---- PASSAGE FOURNI

La crise régionale pèse de tout son poids sur le Liban, ses institutions aussi bien que sa population. C’est tout l’avenir du pays qui est engagé. Le gouvernement, l’armée, le peuple – et la résistance – sont confrontés à une situation inédite pour laquelle il n’y a pas de solution toute faite : 23 soldats et agents de la sécurité pris en otage par un adversaire impitoyable qui fait fi de toutes les lois de la guerre et de la civilisation pour parvenir à son but.

Comment sauver nos soldats dans la dignité ? Tammam Salam est sans doute l’homme qui vit ce dilemme le plus cruellement, confronté qu’il est à une force brutale qui frise la barbarie, contraint par sa raison de penser et d’agir en homme d’État et par son cœur de tout faire pour sauver de précieuses vies humaines.

--------

▶ **TÂCHE DEMANDÉE A**
Veuillez énumérer les acteurs qui, d'après le passage sur la crise au Liban, sont confrontés à une situation inédite.
▶ **TÂCHE DEMANDÉE B**
Poursuivez le passage sur la crise au Liban à la suite de sa dernière phrase.

---- DONNÉES FOURNIES

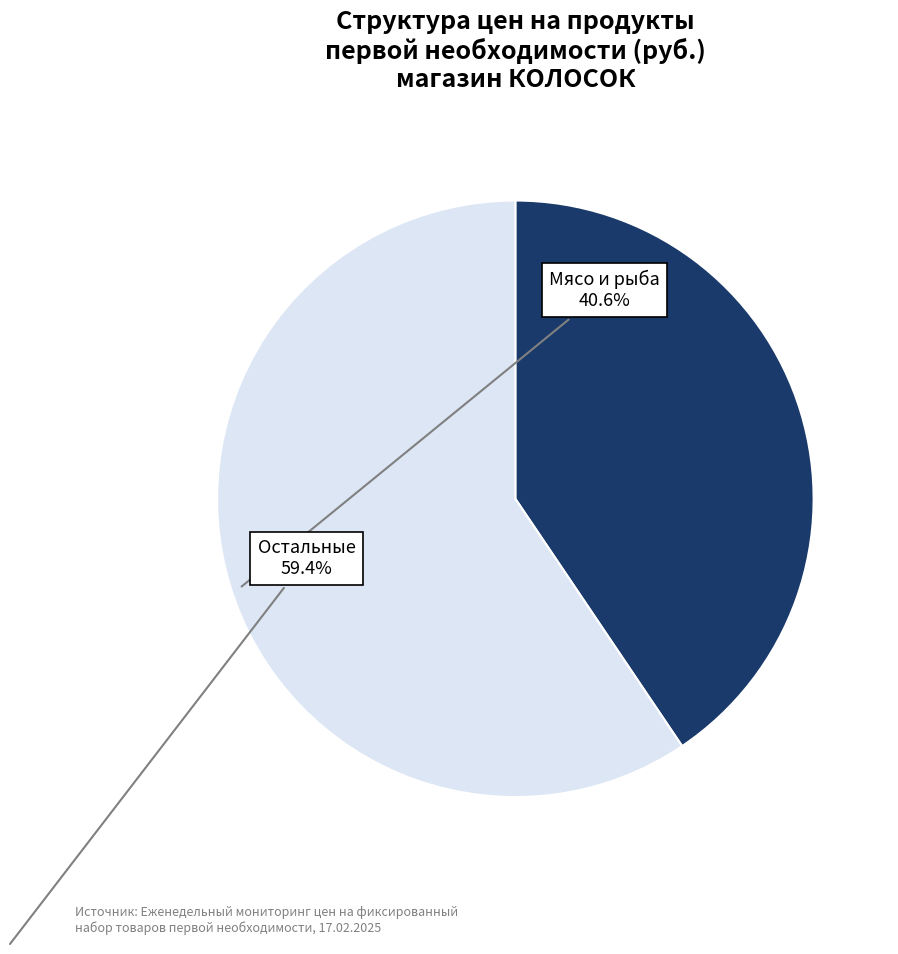

Is there any slice that represents more than half of the pie?

Yes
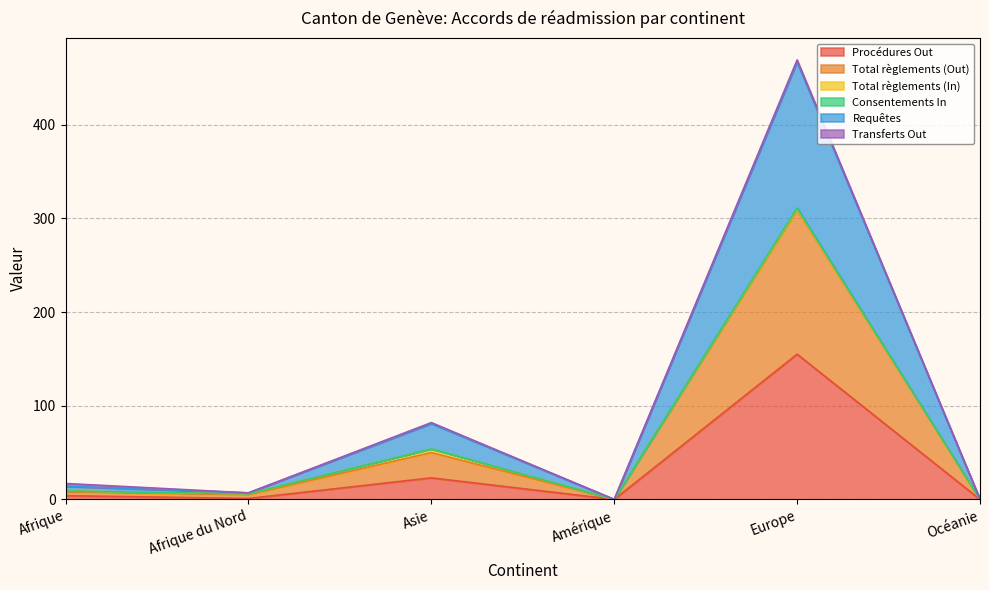

Which series has the largest total across all categories?

Requêtes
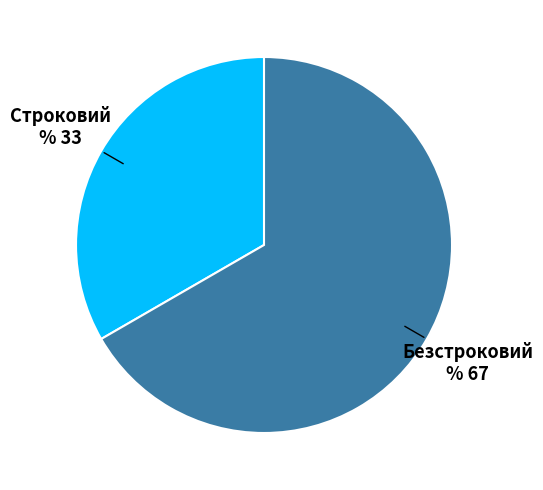

How many segments does this pie chart have?

2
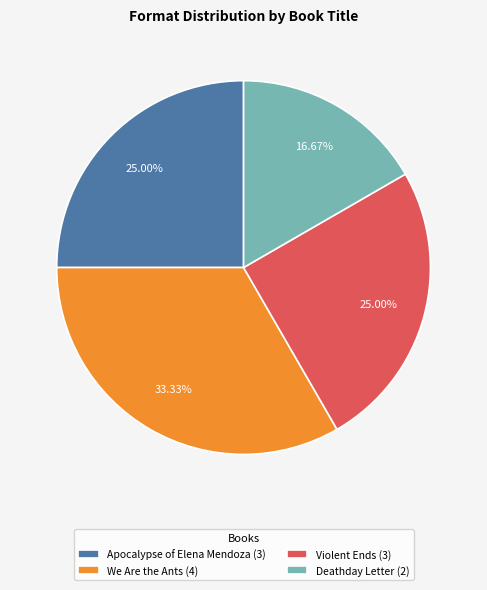

Approximately how many times larger is the value at We Are the Ants (4) compared to Violent Ends (3)?

1.3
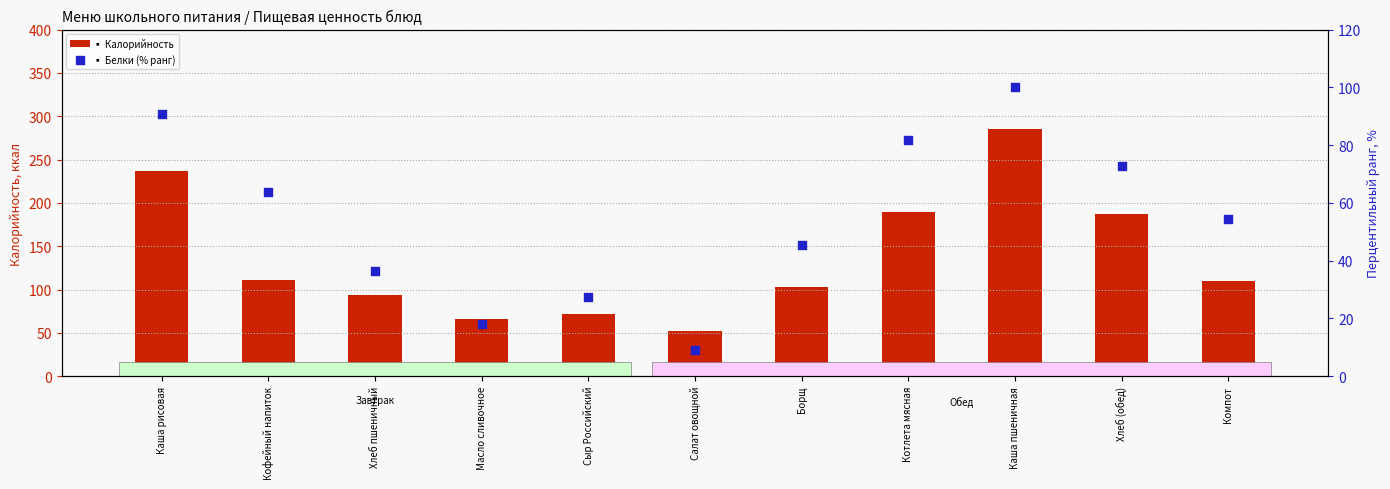

What are all the series names shown in the legend?

Калорийность, Белки (% ранг)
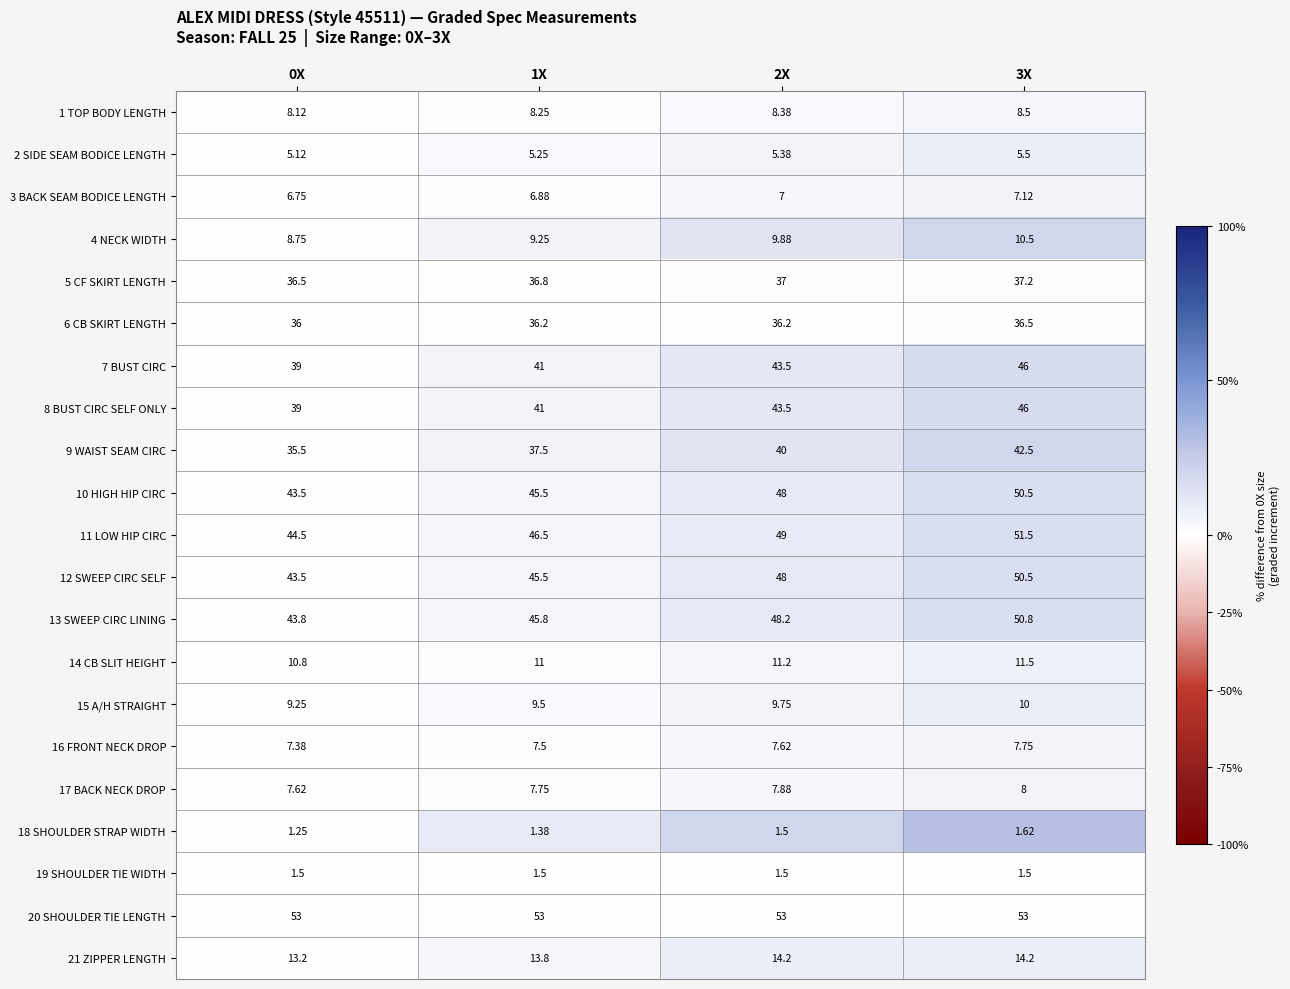

Is the value of 18 SHOULDER STRAP WIDTH at 0X greater than the value of 17 BACK NECK DROP at 1X?

No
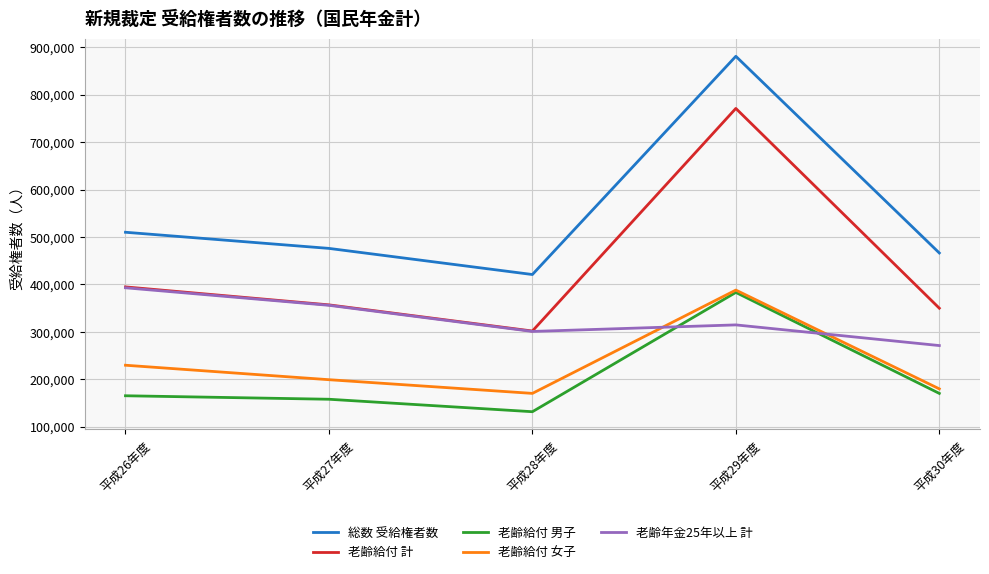

Rank the categories by 老齢給付 女子 value from lowest to highest.

平成28年度, 平成30年度, 平成27年度, 平成26年度, 平成29年度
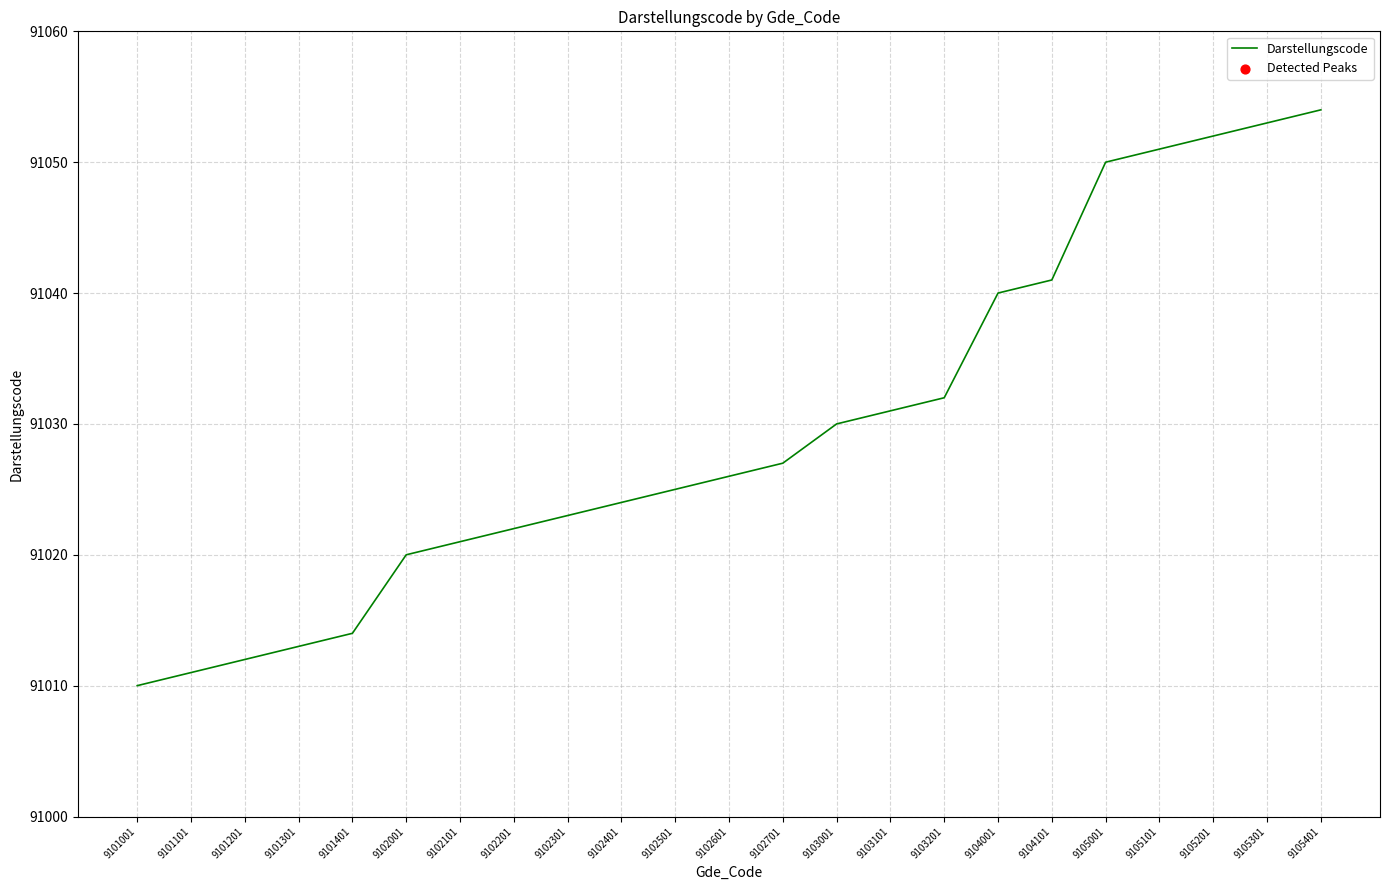

Between 9101301 and 9103101, which is larger?

9103101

--------

▶ **RÉPONSE RÉDIGÉE A**
Le gouvernement, l'armée, le peuple et la résistance.

▶ **RÉPONSE RÉDIGÉE B**
Le Premier ministre a quitté le Liban hier pour New York, dans le secret espoir qu’il y retrouvera le président turc ou le ministre des Affaires étrangères du Qatar, et avec eux quelque moyen inédit de faire pression sur les ravisseurs.
La brutalité des jihadistes n’est pas seule en cause. Le Hezbollah l’est aussi, d’une certaine manière, en prônant l’intransigeance, prenant ainsi le risque de voir les otages assassinés les uns après les autres. On parle même d’une opération de sauvetage que certains souhaitent voir lancée par l’armée dans le Qalamoun, sachant que les otages risquent, dans ce cas, d’être liquidés, sans compter les pertes humaines que cette attaque coûterait à la troupe. Mais c’est bien sûr à elle, et à elle seule, que la décision revient.

L’épouse du soldat Ali Bazzal, pour sa part, a fait preuve hier d’un héroïsme incroyable. Elle s’est rendue en Syrie pour y rencontrer les tortionnaires d’al-Nosra et obtenir d’eux que son mari, quatrième sur la liste des otages à liquider, soit épargné. Son courage a été récompensé. Elle a obtenu pour lui un sursis d’une semaine. Raffinement dans la cruauté.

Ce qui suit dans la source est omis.